On Fri, Jul 1, 2022, at 8:38 AM, Kirill A. Shutemov wrote:
> On Wed, Jun 29, 2022 at 07:29:13PM -0700, Andy Lutomirski wrote:
>> 
>> 
>> On Tue, Jun 28, 2022, at 5:53 PM, Kirill A. Shutemov wrote:
>> > On Tue, Jun 28, 2022 at 04:42:40PM -0700, Andy Lutomirski wrote:
>> >> On 6/10/22 07:35, Kirill A. Shutemov wrote:
>> >> 
>> >> > +	/* Update CR3 to get LAM active */
>> >> > +	switch_mm(current->mm, current->mm, current);
>> >> 
>> >> Can you at least justify this oddity?  When changing an LDT, we use a
>> >> dedicated mechanism.  Is there a significant benefit to abusing switch_mm
>> >> for this?
>> >
>> > I'm not sure I follow. LAM mode is set in CR3. switch_mm() has to handle
>> > it anyway to context switch. Why do you consider it abuse?
>> >
>> >> 
>> >> Also, why can't we enable LAM on a multithreaded process?  We can change an
>> >> LDT, and the code isn't even particularly complicated.

○ ○ ○ ○ ○

■ Questions:
[a] According to the mailing-list excerpt, where is LAM mode set?
[b] Write a continuation of the mailing-list excerpt, starting after its last sentence.
The lines come from a different source than the mailing-list excerpt.

■ Information supplied:

○ ○ ○ ○ ○

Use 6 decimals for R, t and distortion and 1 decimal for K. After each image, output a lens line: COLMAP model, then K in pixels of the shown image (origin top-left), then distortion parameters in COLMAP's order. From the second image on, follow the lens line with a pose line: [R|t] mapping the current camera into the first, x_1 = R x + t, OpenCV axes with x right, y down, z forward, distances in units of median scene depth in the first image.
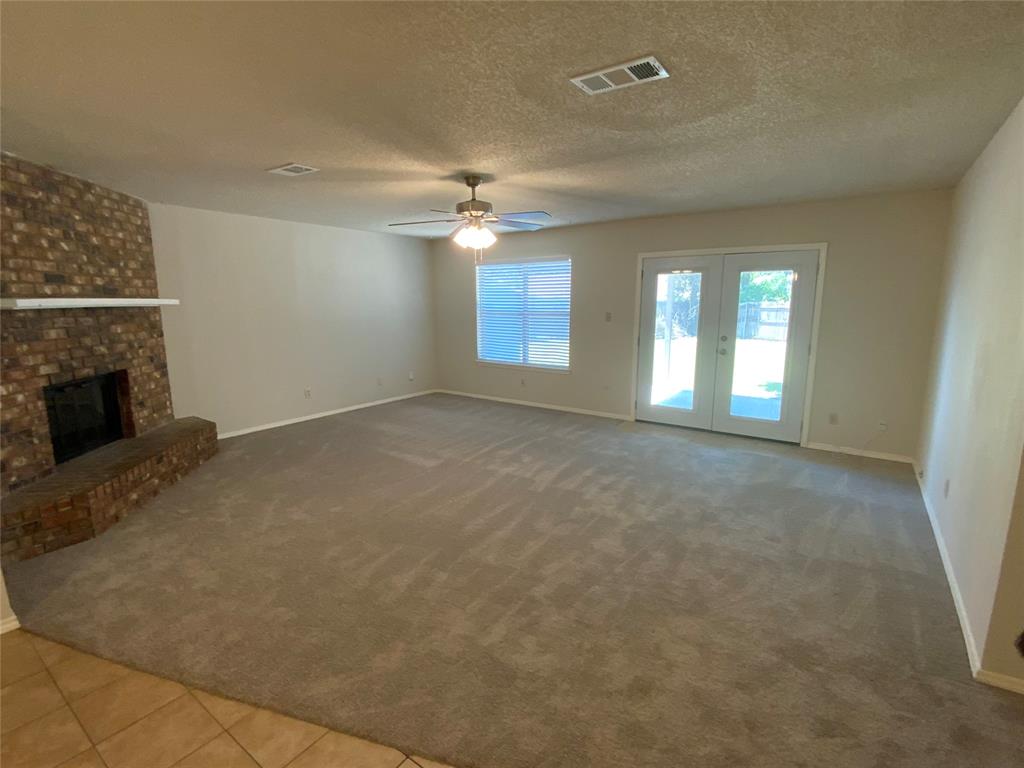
lens RADIAL K [[486.9, 0, 512.3], [0, 486.9, 381.4], [0, 0, 1]] dist [0.010840, -0.008606]
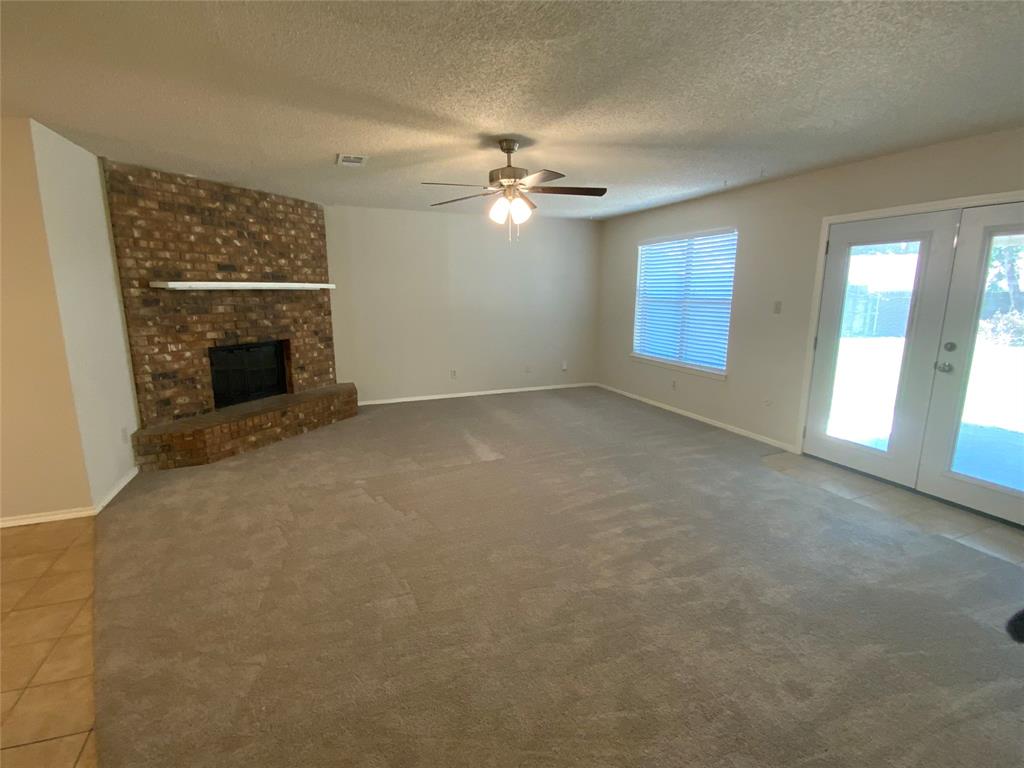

○ ○ ○ ○ ○

■ Answer list:
[a] LAM mode is set in CR3.

[b]
>> >
>> > I reworked this in v4[1] and it allows multithreaded processes. Have you
>> > got that version?
>> >
>> > Intel had issue with mail server, but I assumed it didn't affect my
>> > patchset since I see it in the archive.
>> >
>> 
>> I didn’t notice it. Not quite sure what the issue was. Could just be
>> incompetence on my part.
>> 
>> I think that’s the right idea, except that I think you shouldn’t use
>> switch_mm for this. Just update the LAM bits directly.   Once you read
>> mm_cpumask, you should be guaranteed (see next paragraph) that, for each
>> CPU that isn’t in the set, if it switches to the new mm, it will notice
>> the new LAM.
>> 
>> I say “should be” because I think smp_wmb() is insufficient. You’re
>> ordering a write with a subsequent read, which needs smp_mb().
>
> I think it is better to put smp_mb() to make it explicit.
>
> Does the fixup below look okay?
>
> diff --git a/arch/x86/include/asm/tlbflush.h 
> b/arch/x86/include/asm/tlbflush.h
> index 2d70d75e207f..8da54e7b6f98 100644
> --- a/arch/x86/include/asm/tlbflush.h
> +++ b/arch/x86/include/asm/tlbflush.h
> @@ -367,4 +367,30 @@ static inline void 
> __native_tlb_flush_global(unsigned long cr4)
>  	native_write_cr4(cr4 ^ X86_CR4_PGE);
>  	native_write_cr4(cr4);
>  }
> +
> +#ifdef CONFIG_X86_64
> +static inline u64 tlbstate_lam_cr3_mask(void)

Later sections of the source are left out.